Wednesday, January 23, 2008

Creativity and depression

I'm sending thoughts and prayers to Heath Ledger's family, especially to his daughter, today. I cannot imagine how difficult this time must be for them, especially with the media furor.

Many of the journalists have commented on the link between creativity and depression. I know that artists, writers, musicians, and actors have a consistently higher -- much higher -- rate of alcoholism, drug abuse, and suicide than the general population. Depression is rampant. Lately, even before this tragedy, I've been wondering what it is about the creative mind that makes us subject to the black pit so much more than "normal" (for want of a better word) folks.

There's a place inside herself where an artist goes - and I include writers and actors and musicians in the word artist, here -- to find the emotion that resonates through our work. Some of us have much darker places than others and must enter those shadowed nooks and corridors of memory and experience in order to create.

Yet others can write/paint/sing about pain from a more surface perspective. They don't have to FEEL the pain to translate it into art. Maybe it's a glib shallowness; maybe it's a healthy way to live and create. Certainly, it's an individual experience.

But for many of us, the experience of channeling creativity invokes the emotion described, and we often feel it at a sharper level than even what we put on the page. The pain informs our work and deepens it; the empathy colors our perspective and point of view. Does it make the work better? It does, or at least we believe it does, to the point of being afraid to seek out medication or therapy with which to better cope with the demons devouring our equilibrium.

What is the answer? I wish I knew. "Outing" depression as a chemical imbalance instead of stigmatizing it as it was in years past is a beginning. Perhaps studies proving that creativity does not suffer when the lowest of lows can be softened would be another step forward.

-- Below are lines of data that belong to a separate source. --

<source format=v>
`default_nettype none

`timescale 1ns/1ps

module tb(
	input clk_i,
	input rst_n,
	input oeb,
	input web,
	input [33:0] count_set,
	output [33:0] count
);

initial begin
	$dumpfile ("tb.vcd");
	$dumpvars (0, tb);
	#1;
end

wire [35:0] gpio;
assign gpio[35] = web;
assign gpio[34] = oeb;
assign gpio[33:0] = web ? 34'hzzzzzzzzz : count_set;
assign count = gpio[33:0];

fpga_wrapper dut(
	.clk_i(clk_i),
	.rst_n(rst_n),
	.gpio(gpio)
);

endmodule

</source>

As a child, I believed that I must live in a garrett in Paris, freezing and starving but for crusts of bread and sips of wine, in order to be a "real" writer. As an adult, I know that creativity doesn't depend on external trappings. As a writer who wrote an entire chapter once in the midst of the hell that is Chuck E. Cheese, doling out "more tokens, Mommy!" every page or two, I can promise you that surroundings mean nothing when the story has you in its hot and sweaty embrace, urging you to write on, write on, write ON.

But who can prove to us that treatment for depression won't blunt the edges of creativity? And until they do, will we be forced to watch shining talents crash and burn all around us?

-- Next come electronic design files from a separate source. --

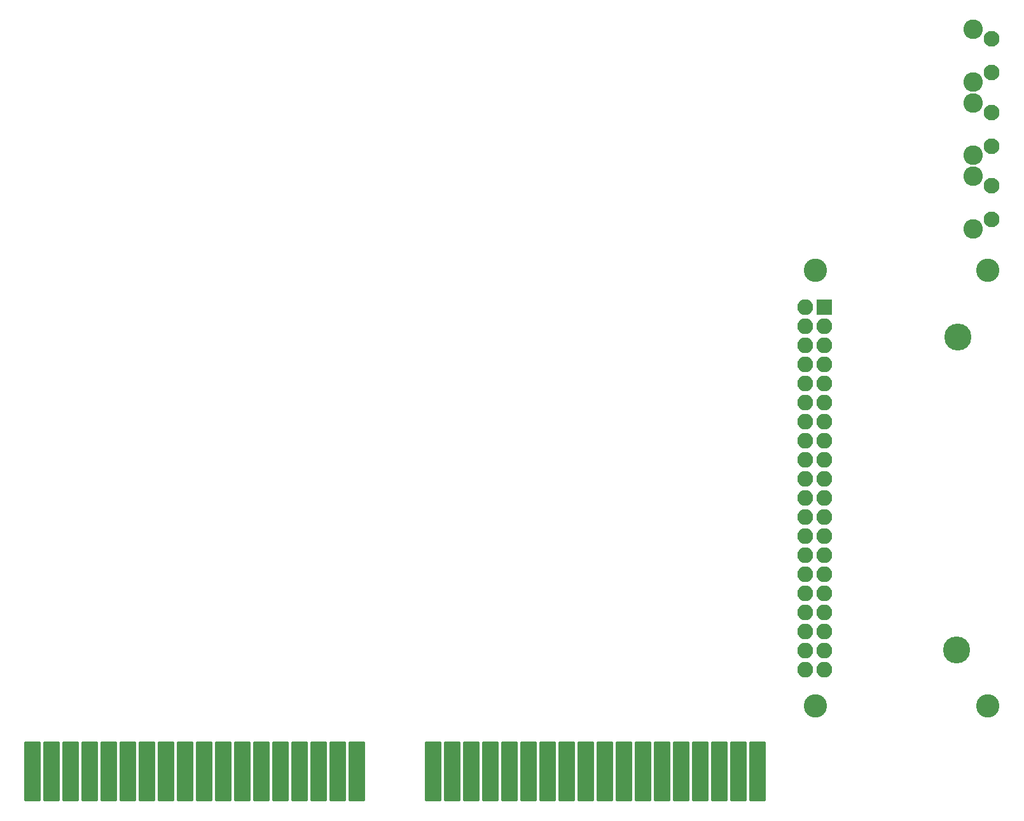
<source format=gbr>
G04 #@! TF.GenerationSoftware,KiCad,Pcbnew,6.99.0-dde629330d~145~ubuntu21.04.1*
G04 #@! TF.CreationDate,2022-01-09T07:55:56+00:00*
G04 #@! TF.ProjectId,videoslotadapter,76696465-6f73-46c6-9f74-616461707465,rev?*
G04 #@! TF.SameCoordinates,Original*
G04 #@! TF.FileFunction,Soldermask,Bot*
G04 #@! TF.FilePolarity,Negative*
%FSLAX46Y46*%
G04 Gerber Fmt 4.6, Leading zero omitted, Abs format (unit mm)*
G04 Created by KiCad (PCBNEW 6.99.0-dde629330d~145~ubuntu21.04.1) date 2022-01-09 07:55:56*
%MOMM*%
%LPD*%
G01*
G04 APERTURE LIST*
G04 Aperture macros list*
%AMRoundRect*
0 Rectangle with rounded corners*
0 $1 Rounding radius*
0 $2 $3 $4 $5 $6 $7 $8 $9 X,Y pos of 4 corners*
0 Add a 4 corners polygon primitive as box body*
4,1,4,$2,$3,$4,$5,$6,$7,$8,$9,$2,$3,0*
0 Add four circle primitives for the rounded corners*
1,1,$1+$1,$2,$3*
1,1,$1+$1,$4,$5*
1,1,$1+$1,$6,$7*
1,1,$1+$1,$8,$9*
0 Add four rect primitives between the rounded corners*
20,1,$1+$1,$2,$3,$4,$5,0*
20,1,$1+$1,$4,$5,$6,$7,0*
20,1,$1+$1,$6,$7,$8,$9,0*
20,1,$1+$1,$8,$9,$2,$3,0*%
G04 Aperture macros list end*
%ADD10RoundRect,0.200000X-0.890000X-3.810000X0.890000X-3.810000X0.890000X3.810000X-0.890000X3.810000X0*%
%ADD11C,3.600000*%
%ADD12RoundRect,0.200000X-0.850000X-0.850000X0.850000X-0.850000X0.850000X0.850000X-0.850000X0.850000X0*%
%ADD13O,2.100000X2.100000*%
%ADD14C,3.100000*%
%ADD15C,2.600000*%
%ADD16C,2.100000*%
G04 APERTURE END LIST*
D10*
X209554000Y-112272000D03*
X207014000Y-112272000D03*
X204474000Y-112272000D03*
X201934000Y-112272000D03*
X199394000Y-112272000D03*
X196854000Y-112272000D03*
X194314000Y-112272000D03*
X191774000Y-112272000D03*
X189234000Y-112272000D03*
X186694000Y-112272000D03*
X184154000Y-112272000D03*
X181614000Y-112272000D03*
X179074000Y-112272000D03*
X176534000Y-112272000D03*
X173994000Y-112272000D03*
X171454000Y-112272000D03*
X168914000Y-112272000D03*
X166374000Y-112272000D03*
X156214000Y-112272000D03*
X153674000Y-112272000D03*
X151134000Y-112272000D03*
X148594000Y-112272000D03*
X146054000Y-112272000D03*
X143514000Y-112272000D03*
X140974000Y-112272000D03*
X138434000Y-112272000D03*
X135894000Y-112272000D03*
X133354000Y-112272000D03*
X130814000Y-112272000D03*
X128274000Y-112272000D03*
X125734000Y-112272000D03*
X123194000Y-112272000D03*
X120654000Y-112272000D03*
X118114000Y-112272000D03*
X115574000Y-112272000D03*
X113034000Y-112272000D03*
D11*
X236200000Y-54450000D03*
X236050000Y-96100000D03*
D12*
X218450000Y-50500000D03*
D13*
X215910000Y-50500000D03*
X218450000Y-53040000D03*
X215910000Y-53040000D03*
X218450000Y-55580000D03*
X215910000Y-55580000D03*
X218450000Y-58120000D03*
X215910000Y-58120000D03*
X218450000Y-60660000D03*
X215910000Y-60660000D03*
X218450000Y-63200000D03*
X215910000Y-63200000D03*
X218450000Y-65740000D03*
X215910000Y-65740000D03*
X218450000Y-68280000D03*
X215910000Y-68280000D03*
X218450000Y-70820000D03*
X215910000Y-70820000D03*
X218450000Y-73360000D03*
X215910000Y-73360000D03*
X218450000Y-75900000D03*
X215910000Y-75900000D03*
X218450000Y-78440000D03*
X215910000Y-78440000D03*
X218450000Y-80980000D03*
X215910000Y-80980000D03*
X218450000Y-83520000D03*
X215910000Y-83520000D03*
X218450000Y-86060000D03*
X215910000Y-86060000D03*
X218450000Y-88600000D03*
X215910000Y-88600000D03*
X218450000Y-91140000D03*
X215910000Y-91140000D03*
X218450000Y-93680000D03*
X215910000Y-93680000D03*
X218450000Y-96220000D03*
X215910000Y-96220000D03*
X218450000Y-98760000D03*
X215910000Y-98760000D03*
D14*
X217200000Y-103600000D03*
X217200000Y-45600000D03*
X240200000Y-45600000D03*
X240200000Y-103600000D03*
D15*
X238225000Y-23275000D03*
X238225000Y-30275000D03*
D16*
X240725000Y-24525000D03*
X240725000Y-29025000D03*
D15*
X238225000Y-20475000D03*
X238225000Y-13475000D03*
D16*
X240725000Y-14725000D03*
X240725000Y-19225000D03*
D15*
X238225000Y-40050000D03*
X238225000Y-33050000D03*
D16*
X240725000Y-34300000D03*
X240725000Y-38800000D03*
M02*

</source>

I don't know. I don't have any answers, just unanswerable questions. I do urge any of you reading this who have suffered with depression to talk to somebody about it. Get help. We're all in this together, and my thoughts and prayers are with you, too.
hugs,
Alyssa

2 comments:

Jessie said...

I think, in the case with Heath, it was more telling that he invested so much into the Joker character that he couldn't *sleep*. To me, that's something extremely amazing...and frightening. I don't want the artists I enjoy (be it actors, painters, writers, fandom members) to actually suffer for what I'm enjoying from. But that's me. I don't want to cause someone that kind of scarring, and it will and can scar you, being a person hiding the effects while having a brain that works overtime.

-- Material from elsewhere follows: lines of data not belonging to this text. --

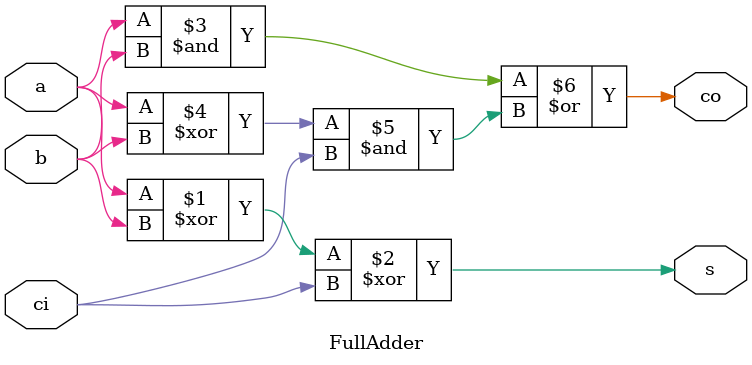
<source format=v>
module FullAdder(input a, input b, input ci, output s, output co);
        
    assign s = (a ^ b) ^ ci;
    assign co = (a & b) | (a^b)&ci;
    
endmodule


</source>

I'm probably a person with depression, but undiagnosed. Mostly because without insurance, I can't afford anything and I barely scrap by with my necessary meds. And I think there is a correlation with artists and depression because you can't turn your brain off, you can't make it right. I just wish people would stop judging when it comes to legitimate problems. Everyone needs help sometimes. And being famous shouldn't be worse for someone. I think honestly sometimes the public forgets that celebrities are people, too. They're not greater than God. They're fallible and have weaknesses like the rest of us.

Hmm, I need to write up a post on this on my blog sometime tomorrow after class. I was talking to my Sociology prof earlier and it got me thinking. I'm still processing what I need to say about it all.

All I wish for the most part is that my generation would stop dying. Please.

Anonymous said...

Alyssa - I agree with you that any form of mental illness, and I do believe depression is a form of mental illness, need to treated with the same compassion as any other form of medical treatment. I feel horrible for celebrities when you see them just trying to walk to their car and they can't because they are being hounded. I'm sure that, that has an impact on their mental state as much as how deeply they feel their character in a movie. I can't imagine not being able to run to Target with no makeup on. Okay, I know I got off track. Sorry.

I feel horrible for Heath's family and for his daughter, who will grow up never knowing her father. That is the biggest tragedy.

Like, Jessie, I don't want the artists I enjoy, whether an author or an actor, to suffer for the joy they bring me.